OpinionWorld News

The United Nations must return to its founding spirit

Democracies should hold the United Nations to account if they do not stop coddling tyranny and persecuting Israel.

U.N. headquarters in New York City. Credit: James Steidl/Shutterstock.
U.N. headquarters in New York City. Credit: James Steidl/Shutterstock.
Robert Singer. Credit: Shahar Azran.
Robert Singer
Robert Singer is the chairman of the Center for Jewish Impact, a member of the Board of Governors of the Combat Antisemitism Movement and the former CEO of the World Jewish Congress.

Almost 80 years ago, the nations that stood up to Nazi tyranny founded the United Nations. They came together in the wreckage of World War II and the Holocaust to ensure that the world’s future would be more peaceful and secure.

Yet the United Nations did not treat all nations equally. Its founding charter stated, “Membership in the United Nations is open to all other peace-loving states.” It was understood that there were countries that contributed to peace and security and those that did not. Japan was only allowed to join in 1956. Neither the Federal Republic of Germany nor the German Democratic Republic became members until 1973.

In other words, membership in the United Nations was not open to all nations; only those that embodied a spirit of peace.

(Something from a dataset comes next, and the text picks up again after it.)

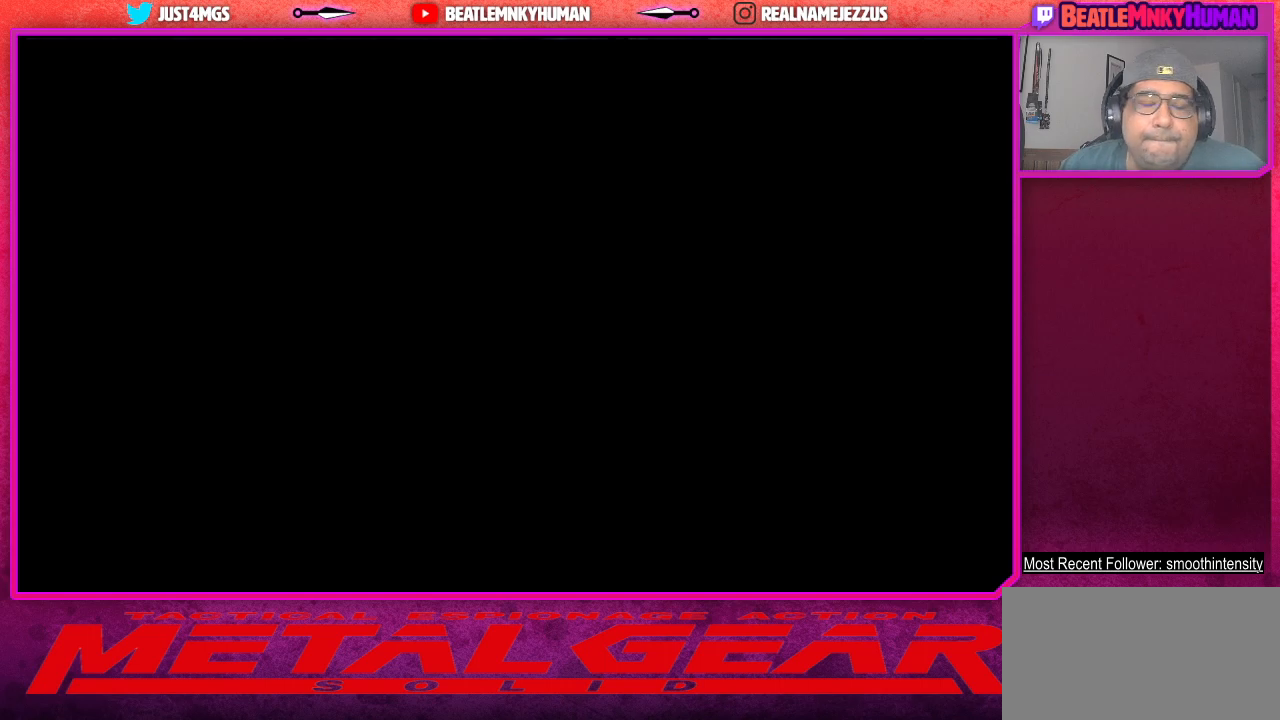
{"buttons": [], "left_stick": "center", "events": []}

Unfortunately, as the world body nears its 79th birthday, it has jettisoned many of those founding principles. It has become the sum of its parts. The majority of its member-states are not free or democratic. As a result, the U.N. often serves the interest of malign actors.

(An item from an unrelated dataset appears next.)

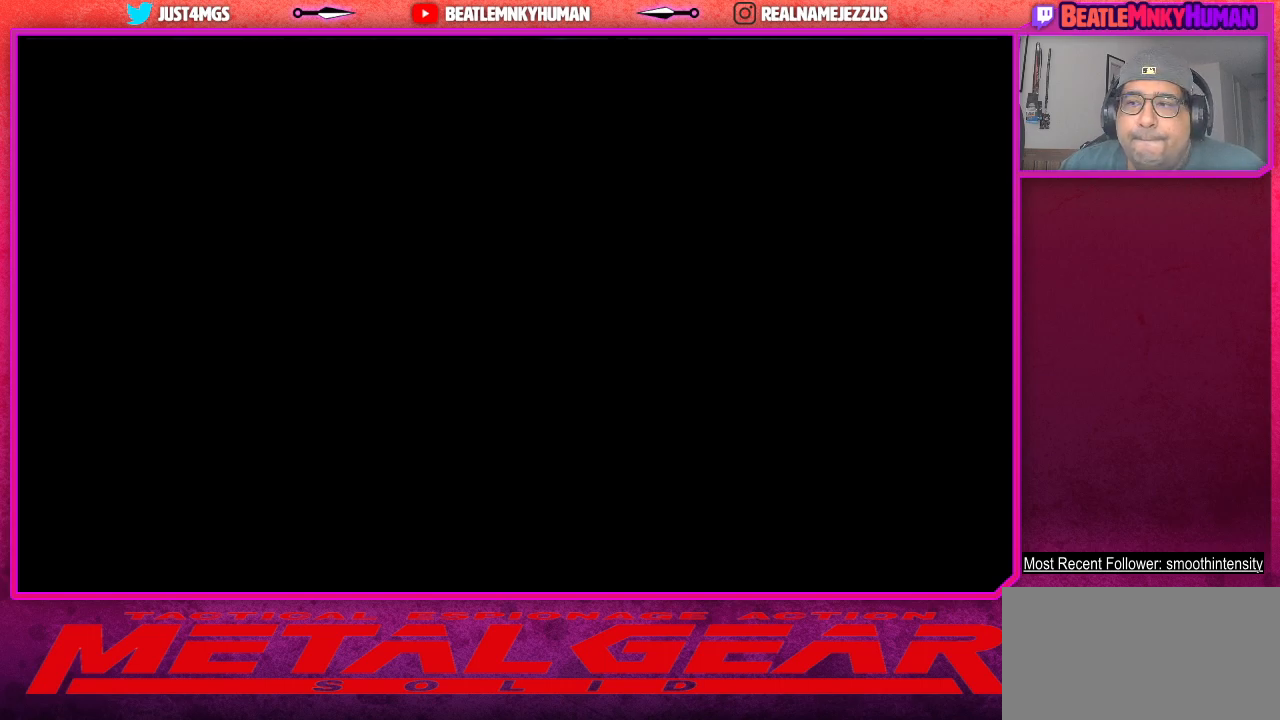
{"buttons": [], "left_stick": "center", "events": []}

For example, in a report issued last year, the NGO Freedom House assessed that only 14 members of the 47-member U.N. Human Rights Council could be considered “free.” Some 70% of the council members were assessed as “partly free” or “not free.”

Recently, the Islamic Republic of Iran became chair of the U.N. Conference on Disarmament. Iran has constantly and consistently breached its international obligations on disarmament, especially regarding its nuclear weapons program.

The International Atomic Energy Agency (IAEA), which reports to the U.N. General Assembly and Security Council, has long accused Iran of violating its commitments. Only a short time ago, IAEA chief Rafael Grossi warned about Iran’s ongoing attempts to mislead the agency: “The Agency has lost continuity of knowledge in relation to [Iran’s] production and inventory of centrifuges, rotors and bellows, heavy water and uranium ore concentrate.”

As a result of its systemic flaws, the U.N. has been unable to meet many pressing global challenges. These include international and regional instability, rampant poverty, threats to the environment and health, and the lack of basic human rights in many nations.

The problem goes even deeper; for example, malign actors appropriate U.N. conferences and concerns to deflect and distract from their own shortcomings. Worse still, they exploit the United Nations to harm free, open and democratic nations.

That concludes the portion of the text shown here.